Yverdon-les-Bains, patrimoine thermal et minéral

Par Corinne Sandoz

La Journée mondiale de l’eau (22 mars) est l’occasion idéale pour évoquer le riche patrimoine en eau d’Yverdon-les-Bains. Dotée d’une source thermale sulfureuse et d’une eau minérale riche en magnésium, Yverdon a tous les ingrédients pour se positionner comme une ville incontournable du thermalisme. C’est donc tout naturellement que depuis le 18e siècle la cité utilise l’appellatif Yverdon-les-Bains dans sa promotion touristique, bien qu’officiellement la ville ne porte ce nom que depuis 40 ans (Rive Sud n. 24, novembre 2021).

La source thermale sulfureuse et sodique d’Yverdon, qui s’écoule à 28ºC, est sans doute déjà exploitée à l’époque romaine. En 1907, lors du curage du puits de la source, trois inscriptions romaines avec dédicace à Apollon ont été retrouvées. Elles appartenaient probablement à un sanctuaire qui devait se trouver à proximité. En effet, les Romains connaissaient déjà les propriétés curatives des eaux et Apollon, sous sa forme de dieu guérisseur, leur est fréquemment associé.

Réputées pour soulager les voies respiratoires et l’estomac, mais également pour soigner les articulations, les eaux curatives d’Yverdon ont favorisé l’installation de bains largement fréquentés dès le début du 18e siècle. L’âge d’or du tourisme thermal à Yverdon au 18e siècle et autour des années 1900 est relaté dans les travaux de l’historien Christian Schülé :  Le tourisme thermal à Yverdon-les-Bains au 18e siècle (2006) et D’eau et de pierre : l’expression architecturale des Bains d’Yverdon (2011). Gustave Emery, propriétaire des Bains de 1878 à 1904, donne ses lettres de noblesse à l’établissement, qui présente tous les attraits d’un lieu en vogue alliant les bienfaits du thermalisme au confort d’un séjour relaxant et qui attire des curistes de toute l’Europe et du Proche-Orient.

En 1903, la découverte de la source minérale riche en magnésium de La Prairie permet de proposer des cures qui combinent eau sulfurée chaude et eau magnésienne fraîche. Le 18 juin 1904, des curistes vantent ses vertus sur une carte postale : “Nous avons goûté à la nouvelle eau minérale, celle découverte l’an dernier près des Bains, à la Prairie. On dit qu’elle ressemble à celles de Contrexéville et de Vittel. Assurément de quoi établir sa renommée.”

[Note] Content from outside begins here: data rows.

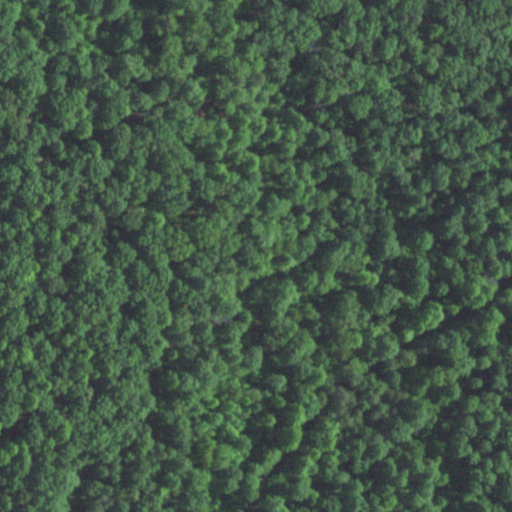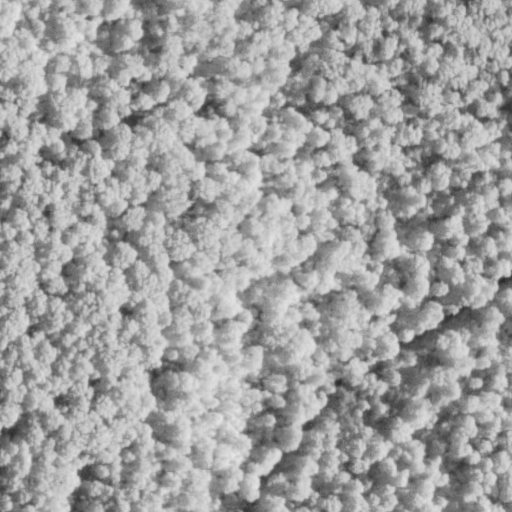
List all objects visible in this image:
road: (355, 369)
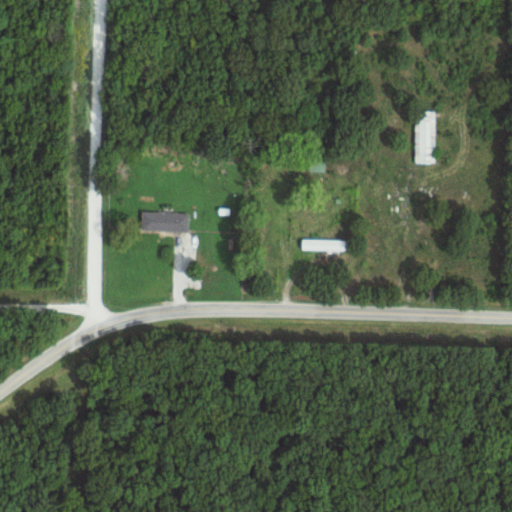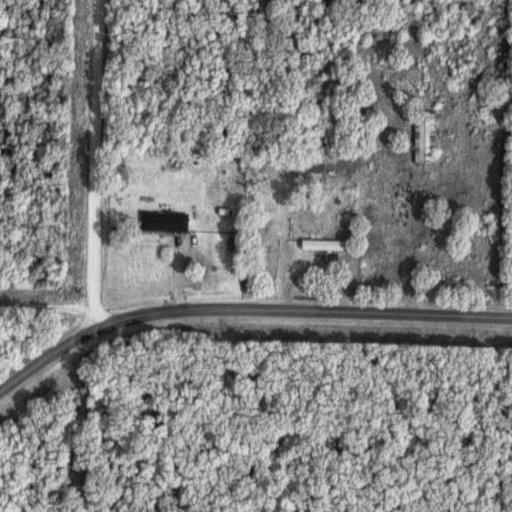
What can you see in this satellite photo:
building: (426, 136)
road: (97, 154)
building: (318, 166)
building: (167, 221)
road: (412, 235)
building: (326, 244)
road: (55, 304)
road: (244, 305)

D’abord consommée et mise en bouteille directement à la source, agrémentée d’un pavillon circulaire dès 1912, elle est commercialisée dès 1921 par Puzant Masraff, nouveau propriétaire des Bains et de la Pension La Prairie. Cet industriel arménien la nomme Arkina, en hommage à une source sacrée arménienne au pied du Mont Ararat. Comme ses consœurs vaudoises Romanel et Henniez, cette eau minérale connaît dès ses débuts un vif succès. En 1955, la source Bel-Air, acquise par Léon Masraff, vient augmenter la production de l’usine Arkina qui se poursuit jusqu’en 2008. Date à laquelle Feldschlösschen délocalise aussi bien l’activité que le label. Une décision qui laisse un goût amer aux Yverdonnois (Le Temps du 22 novembre 2007). Quelques années plus tard, Boxer rachète les sources (La Région du 7 mai 2014).

Aujourd’hui, le kiosque de l’ancienne source La Prairie et l’eau minérale d’Yverdon ne sont malheureusement plus exploités. Une réflexion est amorcée pour mettre en valeur et faire revivre ce riche patrimoine.